* EXERCISE
Copy out the passage on superhero scoring, starting at the words "Somewhere around 2008" and ending after "some length here).", with "themes" replaced by "motifs" throughout.

So then, Wonder Woman. Where
do I start? Well let’s start by saying alleluia,
and see where we go from there.
Somewhere around 2008 I wrote the first version of what ended up in 2013
as Cue the Big
Theme? The Sound of the Superhero, essentially a little requiem for the
demise of thematically-driven superhero scoring in the era of CGI. I contrasted
how the two big superhero scores of the pre-CGI era, Williams’ Superman (1978) and Elfman’s Batman (1989) used their themes to
construct their hero’s identity, Williams’ Great Big Optimist and Elfman’s
complex, troubled Gadget Man. I have a particular love of Elfman’s approach,
where he only really composes one five note motif for Batman and then constantly
reinvents and varies it to provide the music for all aspects of Our Hero,
whether that is the action hero, the genius detective, the terrifyingly
powerful horror-film figure, the troubled soul, the bereft child or the man in
love (which I wrote about at some length here).
And then along come a) CGI and b) Hans Zimmer and the musical landscape
changed. The music no longer had to work so hard to convince us that the
polystyrene boulders that Superman was hauling around were heavy, or that
Batman’s car was going really fast,
and so it shifted away from action and toward psychology, and in doing so
rather abandoned all those marvelous themes. Sing me the theme from Batman Begins, anyone? And while I have
always been an advocate of the ‘different does not actually mean worse, it just
means different’ school of thought, I missed the themes, and I especially
missed the cleverness with which a composer like Elfman could take one musical
idea and make it mean so many things.
And so, alleluia, Wonder Woman,
scored by Rupert Gregson-Williams, younger brother of the better-known Harry.
RGW is mostly known, until very recently, for scoring comedy and the lighter
end of film (highlights include the 2014 Postman
Pat: The Movie). I do so like it when you get a composer basically new to a
genre, who therefore has not become what Elfman was by the end of the 1990s, namely
was Sick to Death of Superheroes. Anyway, RGW writes an absolute blinder for Wonder Woman; and he does my favourite
thing, which is have one musical idea that he uses to generate all his musical
ideas about her. I am going to resist the temptation to sit here and throw
musical examples at you, so some of this you are going to have to take my word
for.

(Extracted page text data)
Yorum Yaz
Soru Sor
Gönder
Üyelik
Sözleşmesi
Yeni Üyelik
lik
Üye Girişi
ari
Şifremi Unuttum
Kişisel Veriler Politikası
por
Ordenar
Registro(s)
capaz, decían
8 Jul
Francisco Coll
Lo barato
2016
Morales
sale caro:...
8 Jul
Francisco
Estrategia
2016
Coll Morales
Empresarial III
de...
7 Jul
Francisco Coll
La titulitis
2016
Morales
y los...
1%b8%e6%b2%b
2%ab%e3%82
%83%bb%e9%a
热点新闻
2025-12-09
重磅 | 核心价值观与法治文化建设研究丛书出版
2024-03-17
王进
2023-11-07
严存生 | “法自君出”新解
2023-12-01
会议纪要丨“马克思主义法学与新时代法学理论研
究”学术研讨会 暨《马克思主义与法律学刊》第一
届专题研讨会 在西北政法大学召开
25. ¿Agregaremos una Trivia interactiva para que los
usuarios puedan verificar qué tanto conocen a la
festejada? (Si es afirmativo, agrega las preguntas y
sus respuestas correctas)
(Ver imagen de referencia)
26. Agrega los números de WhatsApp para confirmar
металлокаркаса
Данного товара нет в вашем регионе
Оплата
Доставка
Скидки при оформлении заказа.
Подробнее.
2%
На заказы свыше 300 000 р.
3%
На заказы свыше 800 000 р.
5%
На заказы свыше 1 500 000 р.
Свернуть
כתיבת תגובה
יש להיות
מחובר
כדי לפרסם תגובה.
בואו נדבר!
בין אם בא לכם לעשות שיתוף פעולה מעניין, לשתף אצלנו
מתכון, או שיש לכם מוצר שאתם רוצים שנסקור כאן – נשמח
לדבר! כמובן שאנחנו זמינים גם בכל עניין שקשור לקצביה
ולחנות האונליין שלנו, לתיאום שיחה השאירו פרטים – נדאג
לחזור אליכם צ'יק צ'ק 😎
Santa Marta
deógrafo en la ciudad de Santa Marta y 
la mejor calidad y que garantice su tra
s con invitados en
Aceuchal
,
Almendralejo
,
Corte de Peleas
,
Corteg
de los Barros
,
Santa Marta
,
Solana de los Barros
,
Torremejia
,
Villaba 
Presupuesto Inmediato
...
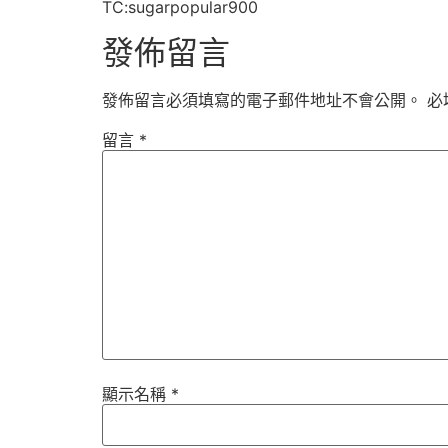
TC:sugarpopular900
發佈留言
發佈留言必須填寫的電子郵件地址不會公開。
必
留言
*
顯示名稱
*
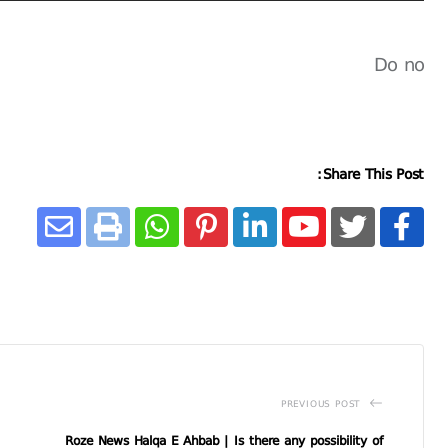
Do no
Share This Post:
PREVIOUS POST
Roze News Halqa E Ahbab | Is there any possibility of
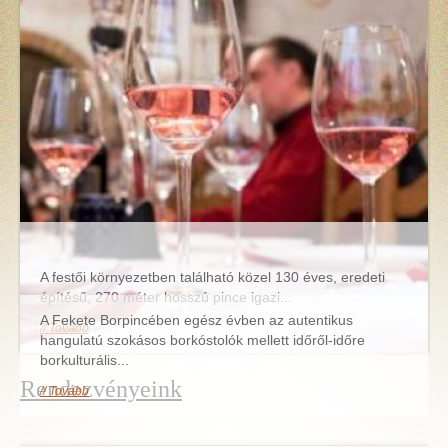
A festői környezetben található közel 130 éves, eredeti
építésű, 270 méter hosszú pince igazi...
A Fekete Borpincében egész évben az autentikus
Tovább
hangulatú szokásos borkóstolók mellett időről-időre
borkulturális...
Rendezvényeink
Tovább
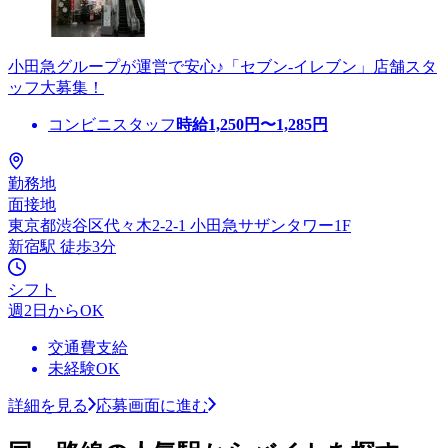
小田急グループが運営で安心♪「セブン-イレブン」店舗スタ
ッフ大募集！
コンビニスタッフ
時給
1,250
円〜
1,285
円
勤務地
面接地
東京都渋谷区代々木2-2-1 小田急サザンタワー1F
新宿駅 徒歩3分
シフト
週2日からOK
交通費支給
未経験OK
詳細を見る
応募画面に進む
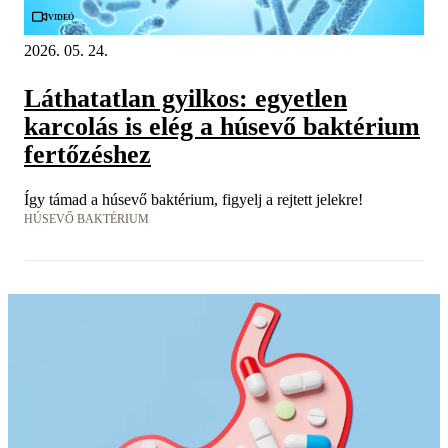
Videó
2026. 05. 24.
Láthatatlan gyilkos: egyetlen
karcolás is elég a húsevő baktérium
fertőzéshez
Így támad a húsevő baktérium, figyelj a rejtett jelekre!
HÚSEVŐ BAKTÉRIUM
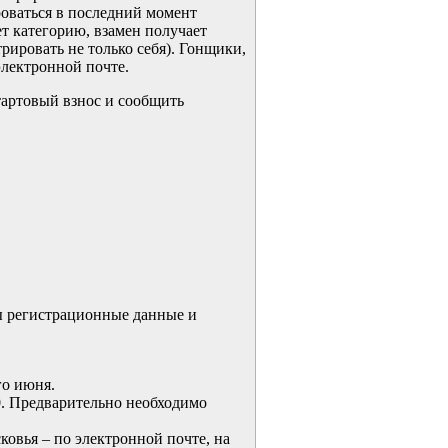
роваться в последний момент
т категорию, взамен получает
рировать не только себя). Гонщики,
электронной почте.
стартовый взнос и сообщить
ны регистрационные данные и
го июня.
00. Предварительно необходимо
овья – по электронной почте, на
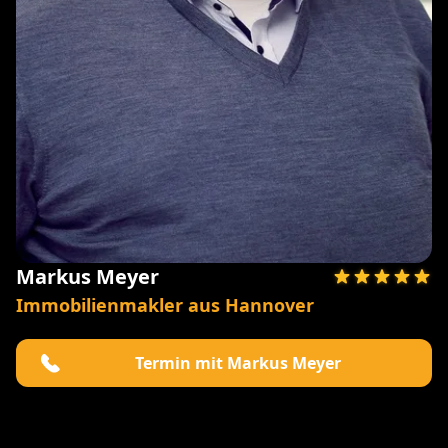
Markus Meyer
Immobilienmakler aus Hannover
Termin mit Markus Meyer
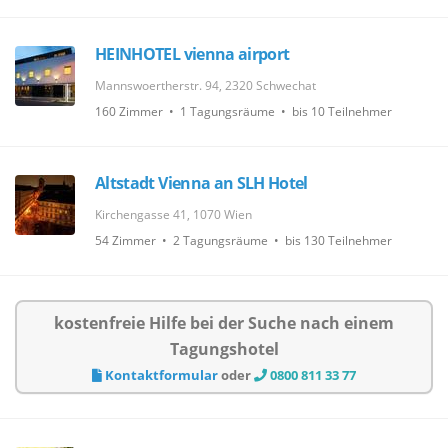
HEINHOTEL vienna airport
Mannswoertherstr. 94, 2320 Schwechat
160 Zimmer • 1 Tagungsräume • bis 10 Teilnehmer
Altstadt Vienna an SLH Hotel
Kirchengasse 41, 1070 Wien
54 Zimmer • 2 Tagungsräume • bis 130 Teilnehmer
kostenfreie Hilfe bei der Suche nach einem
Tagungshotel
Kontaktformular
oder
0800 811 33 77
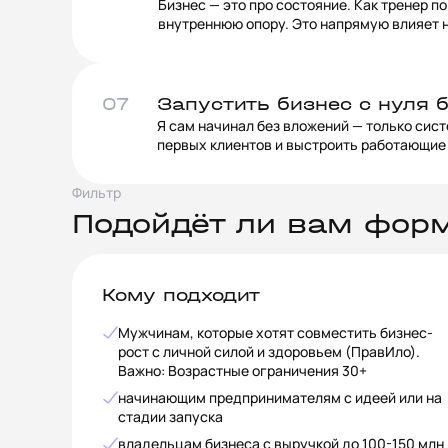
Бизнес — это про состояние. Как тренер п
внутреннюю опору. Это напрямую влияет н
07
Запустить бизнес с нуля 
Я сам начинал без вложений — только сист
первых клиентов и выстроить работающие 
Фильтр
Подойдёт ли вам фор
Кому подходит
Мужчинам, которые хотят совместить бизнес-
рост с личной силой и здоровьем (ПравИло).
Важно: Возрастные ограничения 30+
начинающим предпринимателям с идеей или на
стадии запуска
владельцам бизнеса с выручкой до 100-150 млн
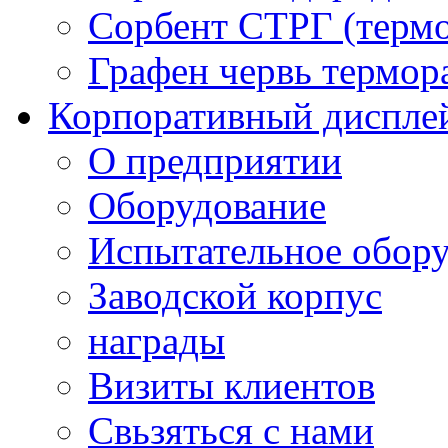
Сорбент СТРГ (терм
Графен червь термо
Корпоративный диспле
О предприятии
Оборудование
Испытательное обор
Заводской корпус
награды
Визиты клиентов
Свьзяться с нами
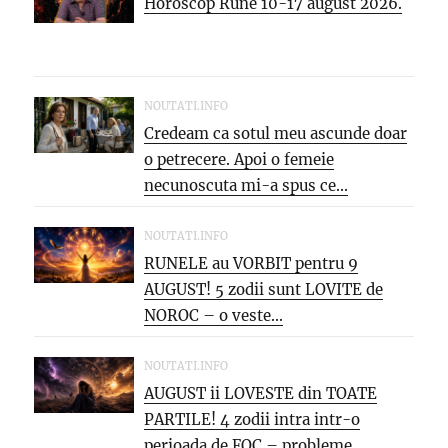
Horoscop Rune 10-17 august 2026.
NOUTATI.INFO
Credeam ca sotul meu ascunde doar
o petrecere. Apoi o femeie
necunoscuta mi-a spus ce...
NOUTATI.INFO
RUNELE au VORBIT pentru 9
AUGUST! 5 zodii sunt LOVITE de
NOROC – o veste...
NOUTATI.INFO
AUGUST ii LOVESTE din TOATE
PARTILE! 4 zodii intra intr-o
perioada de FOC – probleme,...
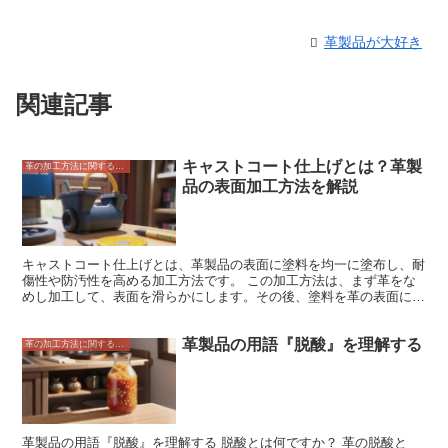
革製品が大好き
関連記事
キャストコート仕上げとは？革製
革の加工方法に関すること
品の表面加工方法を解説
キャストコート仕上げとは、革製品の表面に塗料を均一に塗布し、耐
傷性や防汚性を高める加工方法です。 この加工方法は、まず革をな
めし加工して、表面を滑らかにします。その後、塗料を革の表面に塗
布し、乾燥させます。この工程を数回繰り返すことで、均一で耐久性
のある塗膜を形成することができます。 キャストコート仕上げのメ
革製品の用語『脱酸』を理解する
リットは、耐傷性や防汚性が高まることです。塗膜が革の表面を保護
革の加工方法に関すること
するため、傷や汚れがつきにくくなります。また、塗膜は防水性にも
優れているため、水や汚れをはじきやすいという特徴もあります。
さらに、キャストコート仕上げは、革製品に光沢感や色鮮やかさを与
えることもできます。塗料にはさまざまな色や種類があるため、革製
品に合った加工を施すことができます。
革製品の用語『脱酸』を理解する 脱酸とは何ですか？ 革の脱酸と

* TASK ANSWER
Somewhere around 2008 I wrote the first version of what ended up in 2013
as Cue the Big
Theme? The Sound of the Superhero, essentially a little requiem for the
demise of thematically-driven superhero scoring in the era of CGI. I contrasted
how the two big superhero scores of the pre-CGI era, Williams’ Superman (1978) and Elfman’s Batman (1989) used their motifs to
construct their hero’s identity, Williams’ Great Big Optimist and Elfman’s
complex, troubled Gadget Man. I have a particular love of Elfman’s approach,
where he only really composes one five note motif for Batman and then constantly
reinvents and varies it to provide the music for all aspects of Our Hero,
whether that is the action hero, the genius detective, the terrifyingly
powerful horror-film figure, the troubled soul, the bereft child or the man in
love (which I wrote about at some length here).